### PROBLEM TO WORK ON
Only the lines below, from the one with "Mi auguro che" through the one with "spirito di sacrificio", are to be written out, exactly.
::: PROVIDED RECORDS :::
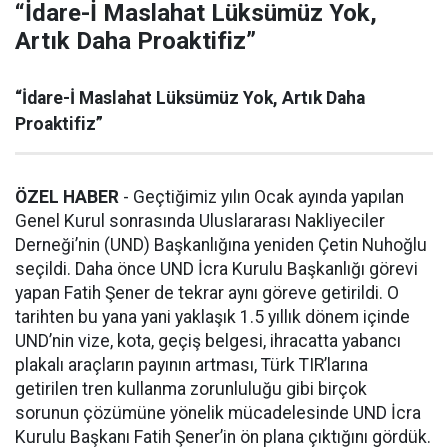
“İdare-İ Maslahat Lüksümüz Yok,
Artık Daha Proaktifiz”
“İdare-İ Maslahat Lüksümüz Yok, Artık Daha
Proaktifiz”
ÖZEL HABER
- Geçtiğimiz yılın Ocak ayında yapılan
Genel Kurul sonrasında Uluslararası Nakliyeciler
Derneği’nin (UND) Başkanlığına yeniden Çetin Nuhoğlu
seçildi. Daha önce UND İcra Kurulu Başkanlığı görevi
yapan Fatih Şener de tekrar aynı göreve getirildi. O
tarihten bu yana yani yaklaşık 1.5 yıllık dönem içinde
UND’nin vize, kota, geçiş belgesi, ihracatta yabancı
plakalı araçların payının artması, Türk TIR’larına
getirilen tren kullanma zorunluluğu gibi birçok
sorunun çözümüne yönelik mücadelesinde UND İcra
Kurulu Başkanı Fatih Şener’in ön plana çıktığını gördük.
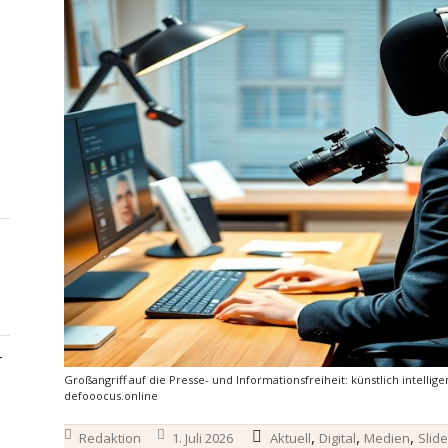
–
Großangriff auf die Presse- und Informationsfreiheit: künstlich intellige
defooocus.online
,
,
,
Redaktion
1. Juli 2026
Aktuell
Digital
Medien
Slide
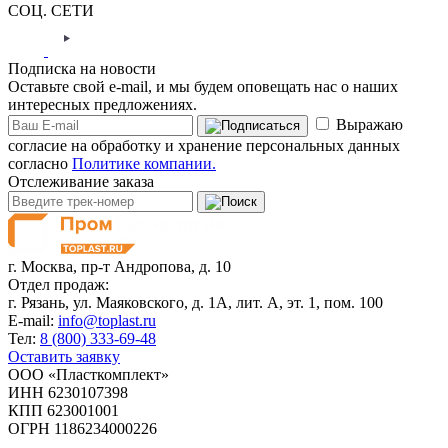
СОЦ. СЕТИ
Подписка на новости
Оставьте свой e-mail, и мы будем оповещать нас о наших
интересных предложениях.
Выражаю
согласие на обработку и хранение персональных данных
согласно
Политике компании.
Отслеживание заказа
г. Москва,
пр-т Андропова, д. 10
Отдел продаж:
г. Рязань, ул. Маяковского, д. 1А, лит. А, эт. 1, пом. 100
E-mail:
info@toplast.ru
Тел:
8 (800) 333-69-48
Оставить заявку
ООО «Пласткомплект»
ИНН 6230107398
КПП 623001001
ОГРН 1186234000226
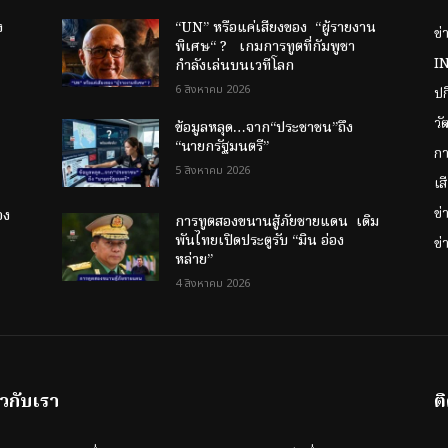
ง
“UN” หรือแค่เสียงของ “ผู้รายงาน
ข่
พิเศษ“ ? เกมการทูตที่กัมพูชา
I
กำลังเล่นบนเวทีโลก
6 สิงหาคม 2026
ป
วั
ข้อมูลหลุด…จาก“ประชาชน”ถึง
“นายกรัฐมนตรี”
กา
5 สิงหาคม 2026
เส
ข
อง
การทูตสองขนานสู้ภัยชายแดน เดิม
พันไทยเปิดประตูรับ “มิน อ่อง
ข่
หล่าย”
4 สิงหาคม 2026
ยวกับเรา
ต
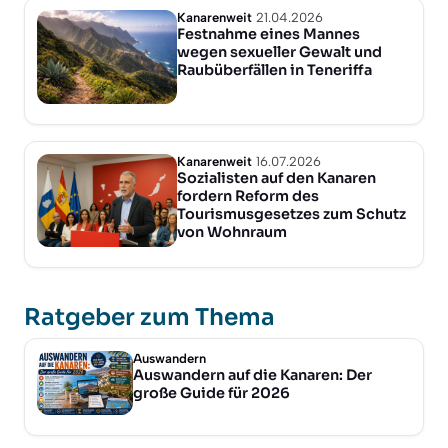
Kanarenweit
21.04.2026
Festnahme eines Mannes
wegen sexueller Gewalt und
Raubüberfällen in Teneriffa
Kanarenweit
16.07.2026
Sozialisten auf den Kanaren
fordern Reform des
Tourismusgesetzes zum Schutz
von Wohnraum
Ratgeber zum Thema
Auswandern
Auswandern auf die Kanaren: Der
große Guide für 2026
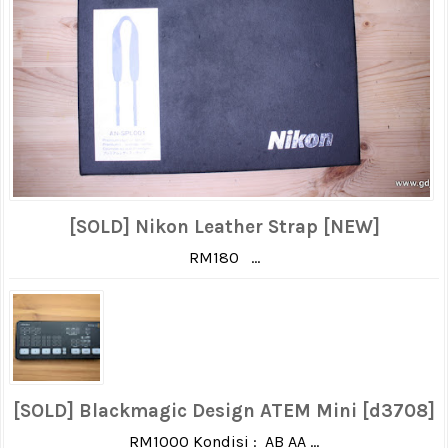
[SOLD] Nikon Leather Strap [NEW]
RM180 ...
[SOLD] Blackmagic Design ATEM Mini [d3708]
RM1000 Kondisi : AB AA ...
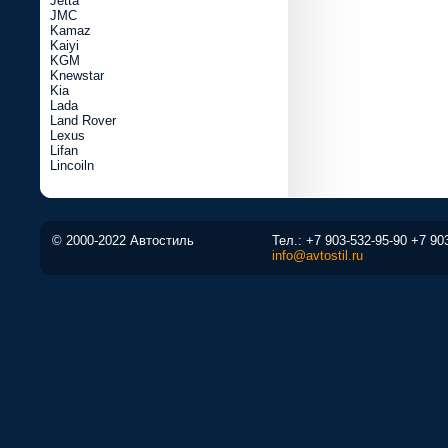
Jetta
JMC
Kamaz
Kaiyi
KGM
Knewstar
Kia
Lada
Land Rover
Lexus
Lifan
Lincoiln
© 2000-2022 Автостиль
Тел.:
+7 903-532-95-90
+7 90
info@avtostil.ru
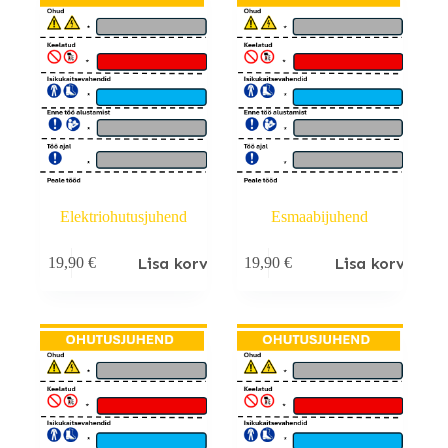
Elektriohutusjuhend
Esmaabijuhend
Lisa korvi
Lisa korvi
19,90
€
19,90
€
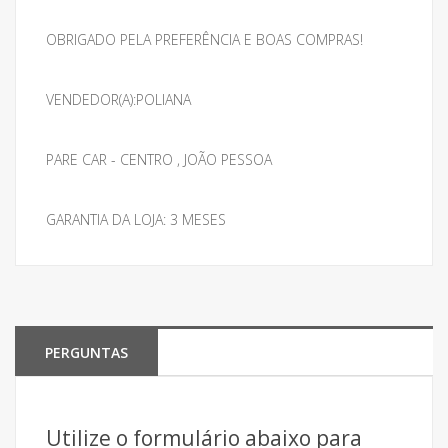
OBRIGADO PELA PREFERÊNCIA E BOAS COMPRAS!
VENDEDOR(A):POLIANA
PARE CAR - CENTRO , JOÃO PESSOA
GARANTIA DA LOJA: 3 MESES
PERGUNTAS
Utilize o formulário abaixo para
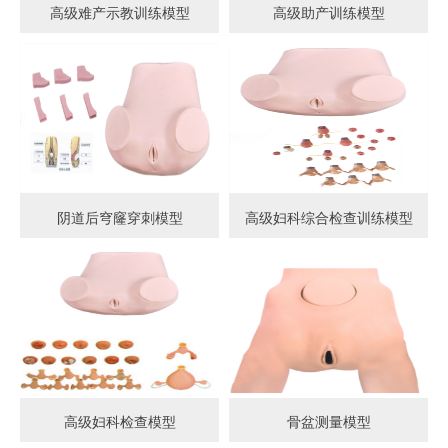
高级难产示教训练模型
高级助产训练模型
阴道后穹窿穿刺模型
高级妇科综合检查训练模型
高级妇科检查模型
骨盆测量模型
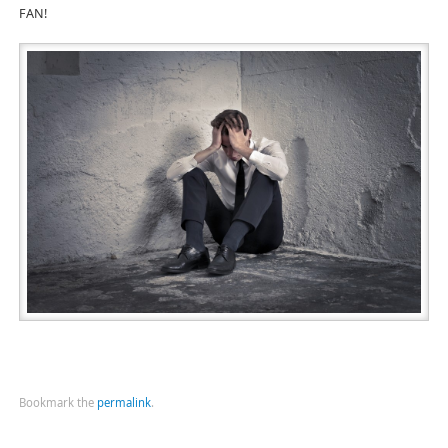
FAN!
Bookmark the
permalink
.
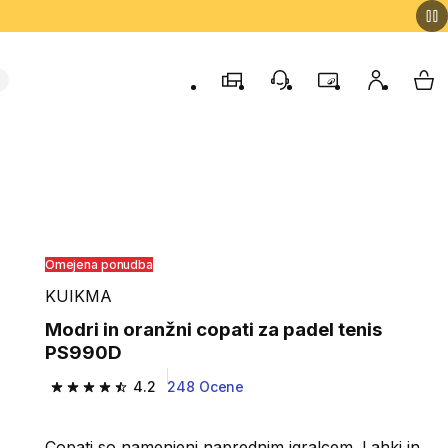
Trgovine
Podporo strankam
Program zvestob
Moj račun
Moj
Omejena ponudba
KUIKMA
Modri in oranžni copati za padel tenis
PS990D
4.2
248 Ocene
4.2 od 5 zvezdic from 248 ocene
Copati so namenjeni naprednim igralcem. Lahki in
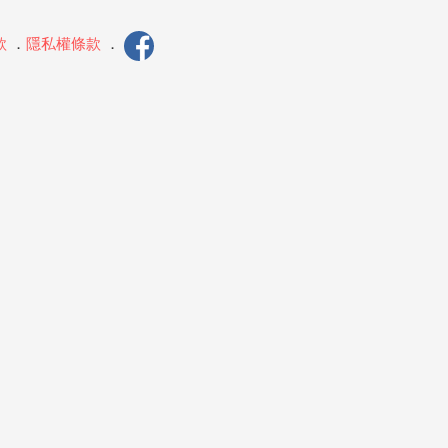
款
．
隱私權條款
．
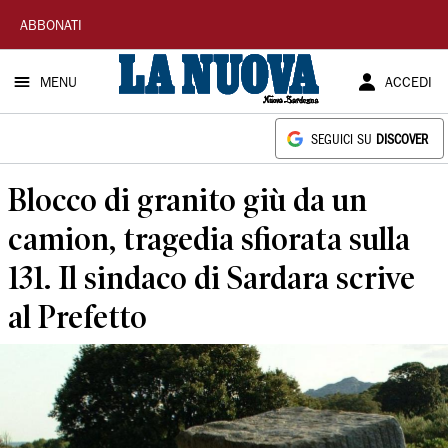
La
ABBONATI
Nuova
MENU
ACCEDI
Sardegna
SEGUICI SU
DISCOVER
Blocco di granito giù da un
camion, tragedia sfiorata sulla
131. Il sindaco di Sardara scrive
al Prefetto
:::
::: PROVIDED RECORDS :::
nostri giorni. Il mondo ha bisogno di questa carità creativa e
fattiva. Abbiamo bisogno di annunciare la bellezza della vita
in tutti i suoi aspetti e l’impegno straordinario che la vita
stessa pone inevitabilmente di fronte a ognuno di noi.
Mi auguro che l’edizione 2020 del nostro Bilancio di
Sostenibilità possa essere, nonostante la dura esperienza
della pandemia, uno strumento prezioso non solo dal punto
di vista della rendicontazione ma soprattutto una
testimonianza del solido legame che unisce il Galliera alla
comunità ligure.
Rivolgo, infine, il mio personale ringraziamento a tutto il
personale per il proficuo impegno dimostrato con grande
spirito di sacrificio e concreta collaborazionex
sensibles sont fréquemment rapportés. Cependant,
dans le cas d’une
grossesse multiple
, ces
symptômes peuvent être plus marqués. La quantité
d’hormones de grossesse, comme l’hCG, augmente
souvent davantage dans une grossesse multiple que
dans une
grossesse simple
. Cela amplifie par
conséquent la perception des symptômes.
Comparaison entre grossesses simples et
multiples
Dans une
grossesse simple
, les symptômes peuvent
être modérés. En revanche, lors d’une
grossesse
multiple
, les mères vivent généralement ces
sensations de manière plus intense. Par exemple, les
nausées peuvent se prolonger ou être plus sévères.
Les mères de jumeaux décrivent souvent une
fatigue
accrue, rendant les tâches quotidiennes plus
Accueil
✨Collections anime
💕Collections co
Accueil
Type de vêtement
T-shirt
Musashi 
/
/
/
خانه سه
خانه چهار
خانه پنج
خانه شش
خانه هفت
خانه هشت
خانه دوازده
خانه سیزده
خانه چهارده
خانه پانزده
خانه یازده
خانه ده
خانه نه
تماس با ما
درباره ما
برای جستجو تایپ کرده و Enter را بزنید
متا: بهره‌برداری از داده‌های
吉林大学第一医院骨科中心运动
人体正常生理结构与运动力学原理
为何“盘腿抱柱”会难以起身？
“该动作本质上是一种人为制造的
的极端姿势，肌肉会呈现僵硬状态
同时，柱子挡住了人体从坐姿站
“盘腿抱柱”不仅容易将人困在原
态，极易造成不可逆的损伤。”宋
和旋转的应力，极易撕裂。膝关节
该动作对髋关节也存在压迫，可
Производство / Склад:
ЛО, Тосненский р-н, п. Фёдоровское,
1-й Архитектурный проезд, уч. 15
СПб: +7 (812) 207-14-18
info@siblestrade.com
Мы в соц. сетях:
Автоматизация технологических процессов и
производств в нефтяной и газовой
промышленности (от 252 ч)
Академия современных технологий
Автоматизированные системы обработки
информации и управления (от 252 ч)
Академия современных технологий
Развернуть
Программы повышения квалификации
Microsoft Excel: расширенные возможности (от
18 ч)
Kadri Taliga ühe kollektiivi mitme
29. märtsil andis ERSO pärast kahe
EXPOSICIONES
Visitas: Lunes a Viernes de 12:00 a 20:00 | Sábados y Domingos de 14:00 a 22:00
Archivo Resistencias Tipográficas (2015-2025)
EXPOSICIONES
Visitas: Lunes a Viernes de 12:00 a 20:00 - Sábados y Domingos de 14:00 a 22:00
:::
::: PROVIDED RECORDS :::
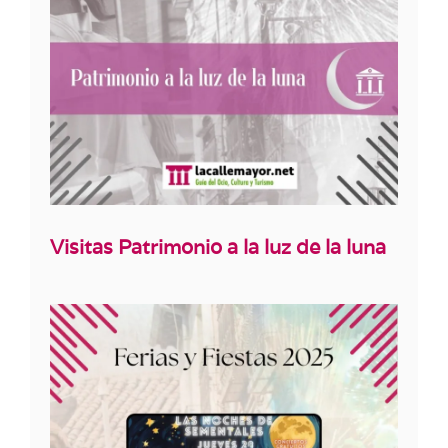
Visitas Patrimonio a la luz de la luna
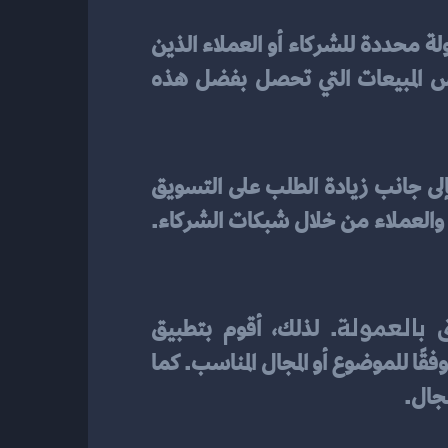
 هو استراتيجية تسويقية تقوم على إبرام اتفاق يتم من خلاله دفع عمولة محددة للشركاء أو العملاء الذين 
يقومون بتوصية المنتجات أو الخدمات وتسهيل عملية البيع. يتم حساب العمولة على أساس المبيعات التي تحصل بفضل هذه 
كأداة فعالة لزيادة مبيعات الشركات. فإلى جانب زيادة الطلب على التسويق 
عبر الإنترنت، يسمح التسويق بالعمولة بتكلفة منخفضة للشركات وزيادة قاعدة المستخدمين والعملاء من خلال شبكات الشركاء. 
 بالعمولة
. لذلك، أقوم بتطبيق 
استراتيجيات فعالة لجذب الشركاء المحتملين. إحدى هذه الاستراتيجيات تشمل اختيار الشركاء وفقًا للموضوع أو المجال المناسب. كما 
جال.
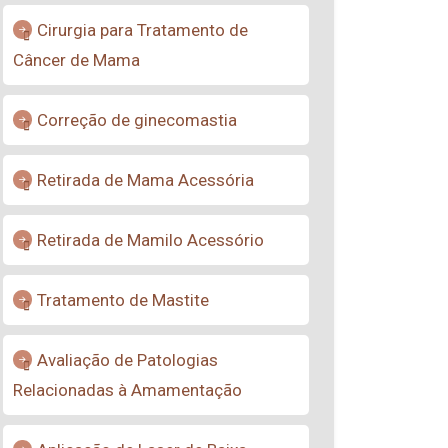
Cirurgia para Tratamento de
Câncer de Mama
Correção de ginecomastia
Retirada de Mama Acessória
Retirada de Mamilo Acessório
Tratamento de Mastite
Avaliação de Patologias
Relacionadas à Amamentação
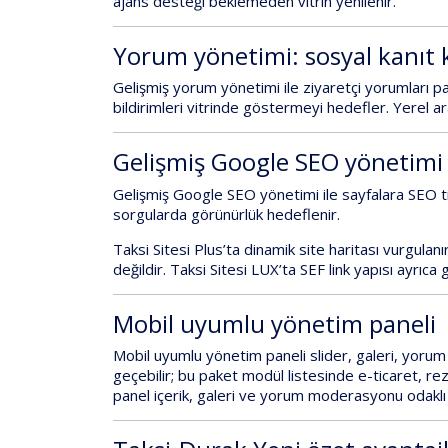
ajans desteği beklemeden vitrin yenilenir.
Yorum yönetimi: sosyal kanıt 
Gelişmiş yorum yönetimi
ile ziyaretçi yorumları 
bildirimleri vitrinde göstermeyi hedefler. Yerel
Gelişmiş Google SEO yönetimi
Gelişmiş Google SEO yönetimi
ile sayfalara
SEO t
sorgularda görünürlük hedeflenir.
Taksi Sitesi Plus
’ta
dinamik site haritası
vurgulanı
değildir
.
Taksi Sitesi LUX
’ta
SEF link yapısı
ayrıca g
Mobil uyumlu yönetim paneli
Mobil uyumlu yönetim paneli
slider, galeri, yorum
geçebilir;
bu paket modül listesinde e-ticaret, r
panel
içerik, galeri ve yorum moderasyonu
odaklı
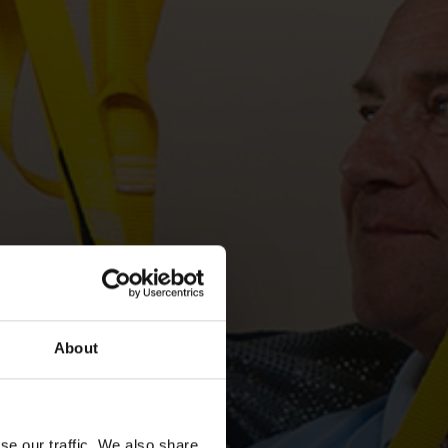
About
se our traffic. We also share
:::
### COMPLETED TASK
Mi auguro che l’edizione 2020 del nostro Bilancio di
Sostenibilità possa essere, nonostante la dura esperienza
della pandemia, uno strumento prezioso non solo dal punto
di vista della rendicontazione ma soprattutto una
testimonianza del solido legame che unisce il Galliera alla
comunità ligure.
Rivolgo, infine, il mio personale ringraziamento a tutto il
personale per il proficuo impegno dimostrato con grande
spirito di sacrificio e concreta collaborazionex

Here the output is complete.